During her residency, Rubio said she hopes to be able to work on a chapter of her nonfiction book in a calm environment. Rubio said the chapter of her book that is centered around undocumented Asian American activism will detail the pain and struggle that an undocumented Thai American activist and artist has experienced.
“Time really shrinks when you have a young child and scholarship requires such time to not be rushed and to be able to think and just stop for a second,” Rubio said. “So I’m just looking forward to that time of being able to be in silence and to have the mental space to be able to do the kind of deep work I need to do to write this book.”
Levine said she enjoyed the first cohort because she said she was able to have insightful conversations with residents about Gage’s work in human rights and social justice and how it connected to their projects.
Fitch, assistant professor of Screen Studies at The New School in New York City, said he will be working on a documentary film that explores how the pandemic affected refugees from Micronesia who settled in areas of middle America.
“I’m thinking from a filmmaking context, but, kind of, it seems like a lot of her work is focused on communities that maybe don’t necessarily get a ton of attention or kind of have their voices heard,” Fitch said. “And that’s certainly the case with the work that I’m doing, you know, the people from the COFA region.”
Gage’s connection to militarism is what Fitch said inspired him to apply to the residency.
Gage’s dissertation, “Pure Mixed Blood: The Multiple Identities of Amerasian in South Korea,” discusses publications in South Korea that detailed how the United States Empire transnational militarism and postcolonial ethnonationalism affected Korean Amerasians.
Kim, senior extension associate at Cornell University in the Industrial and Labor Relations School, said she is focusing on editing her draft of her novel about the Gwangju Uprising in South Korea in 1980. Kim said Gage’s research was aligned with some of the topics she is exploring in the novel, like the effect of colonization and militarization in South Korea.

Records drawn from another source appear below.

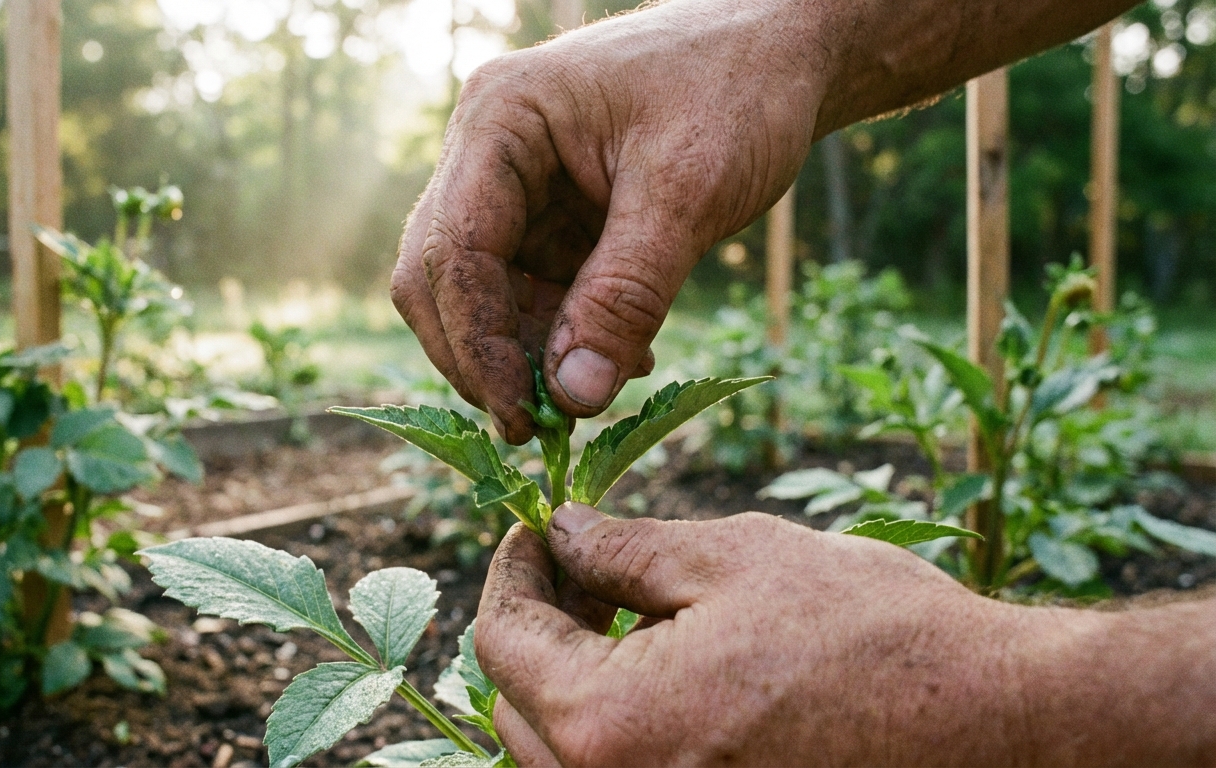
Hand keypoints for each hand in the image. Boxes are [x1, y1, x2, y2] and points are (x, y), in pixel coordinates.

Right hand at [391, 0, 1135, 444]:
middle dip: (483, 357)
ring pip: (485, 295)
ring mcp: (516, 185)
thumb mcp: (688, 193)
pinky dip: (564, 337)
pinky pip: (533, 293)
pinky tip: (620, 359)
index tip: (522, 419)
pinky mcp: (550, 216)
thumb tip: (573, 399)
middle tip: (538, 429)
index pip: (455, 249)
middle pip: (443, 276)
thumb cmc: (739, 91)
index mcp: (502, 120)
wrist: (785, 51)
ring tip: (597, 392)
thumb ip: (626, 296)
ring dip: (528, 355)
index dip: (477, 343)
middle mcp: (488, 151)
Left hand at [474, 504, 1215, 765]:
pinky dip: (618, 721)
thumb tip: (561, 531)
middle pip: (518, 705)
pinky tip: (666, 666)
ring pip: (561, 750)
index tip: (539, 526)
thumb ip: (624, 549)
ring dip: (572, 676)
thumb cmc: (872, 635)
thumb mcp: (733, 558)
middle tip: (581, 560)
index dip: (514, 569)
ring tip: (624, 608)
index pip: (503, 642)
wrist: (996, 725)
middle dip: (538, 622)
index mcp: (608, 726)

“I’m connected to people who are interested in sort of progressive movements and efforts in the South Korean Peninsula,” Kim said. “It’s a really a relatively small world of Korean Americans who are kind of interested in that history that’s not just through an American viewpoint, but also about Koreans themselves.”
Cándida F. Jáquez, associate professor of music at Scripps College in Claremont, California, was in the 2022 cohort and worked on an article about an all-female mariachi band, Mariachi Mujer 2000. Jáquez also said many people in academia are constantly flooded with work, which she said can sometimes make it difficult to pursue certain projects.

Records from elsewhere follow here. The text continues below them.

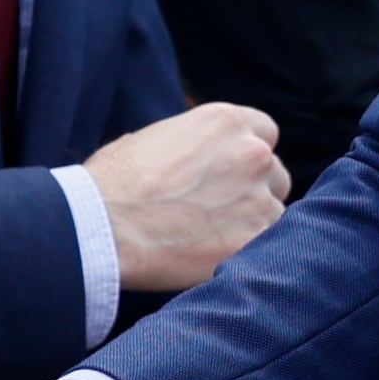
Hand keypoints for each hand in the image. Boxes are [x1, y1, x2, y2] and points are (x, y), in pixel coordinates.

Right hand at [84, 105, 289, 291]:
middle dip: (255, 191)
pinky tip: (216, 258)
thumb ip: (192, 144)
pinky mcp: (255, 241)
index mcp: (226, 121)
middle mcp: (252, 154)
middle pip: (275, 175)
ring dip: (253, 225)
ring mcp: (258, 198)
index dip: (248, 156)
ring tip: (211, 239)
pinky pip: (269, 248)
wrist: (103, 225)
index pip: (266, 134)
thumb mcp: (152, 138)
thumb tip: (194, 157)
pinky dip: (247, 254)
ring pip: (275, 214)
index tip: (232, 175)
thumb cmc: (113, 182)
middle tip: (221, 212)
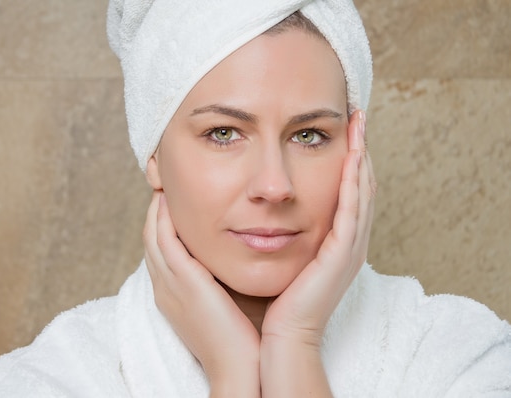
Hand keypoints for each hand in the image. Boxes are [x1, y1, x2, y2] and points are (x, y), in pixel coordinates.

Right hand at [143, 191, 260, 397]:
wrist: (238, 365)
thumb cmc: (238, 338)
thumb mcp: (221, 303)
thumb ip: (220, 279)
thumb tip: (231, 259)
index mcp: (172, 293)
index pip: (161, 250)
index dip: (164, 224)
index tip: (174, 201)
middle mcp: (164, 286)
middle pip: (150, 238)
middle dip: (156, 210)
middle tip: (165, 184)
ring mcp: (168, 283)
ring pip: (152, 234)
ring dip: (156, 207)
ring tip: (166, 183)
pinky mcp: (181, 280)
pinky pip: (164, 239)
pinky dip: (163, 217)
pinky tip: (171, 198)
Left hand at [260, 110, 375, 396]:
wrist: (281, 337)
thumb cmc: (274, 298)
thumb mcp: (273, 255)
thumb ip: (268, 228)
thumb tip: (246, 202)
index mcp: (331, 241)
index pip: (344, 191)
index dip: (345, 159)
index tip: (338, 128)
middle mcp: (346, 241)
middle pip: (359, 184)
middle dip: (359, 149)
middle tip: (357, 116)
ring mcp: (349, 247)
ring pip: (363, 191)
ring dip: (362, 155)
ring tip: (359, 124)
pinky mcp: (343, 254)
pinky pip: (354, 209)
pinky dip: (356, 180)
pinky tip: (354, 154)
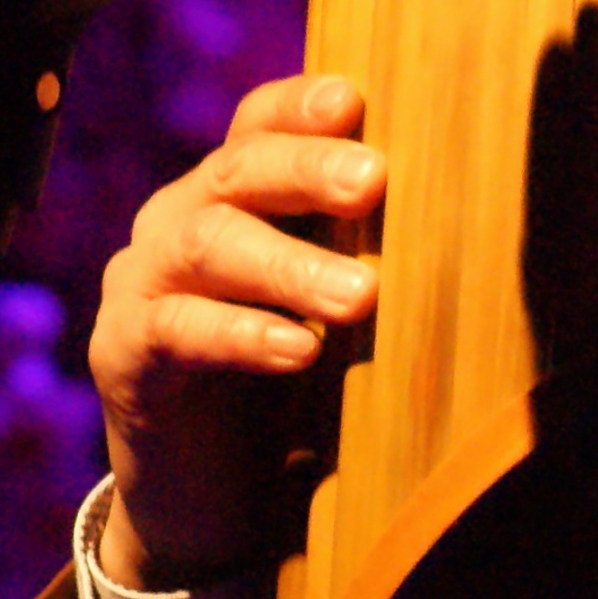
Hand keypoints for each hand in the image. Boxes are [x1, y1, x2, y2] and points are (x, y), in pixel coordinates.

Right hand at [86, 72, 379, 588]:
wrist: (206, 498)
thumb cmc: (289, 390)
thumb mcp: (333, 311)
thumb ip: (370, 257)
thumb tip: (476, 219)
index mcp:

“I found [Sunlit Residency] very intriguing in terms of simply having a space in place to focus on writing solely in terms of my project,” Jáquez said. “I think for many of us in academia who are heavily involved with justice, equity and diversity issues … we often are scrambling for time to really have the space to sit down and do something like writing because … we’re very committed to a number of issues and projects that require a great deal of time.”
There will be an open house event in July — in person and live streamed — to introduce the new cohort of residents to each other and to anyone interested in attending. Levine said via email that she hopes to find ways to keep the residents connected with each other after their time at the residency.
“We are looking forward to creating an ongoing network of community connections on a local and global level whereby our residents are active in advancing their projects while also developing relationships within their cohort, with past residents and with other scholars, writers, artists and activists affiliated with the residency,” Levine said.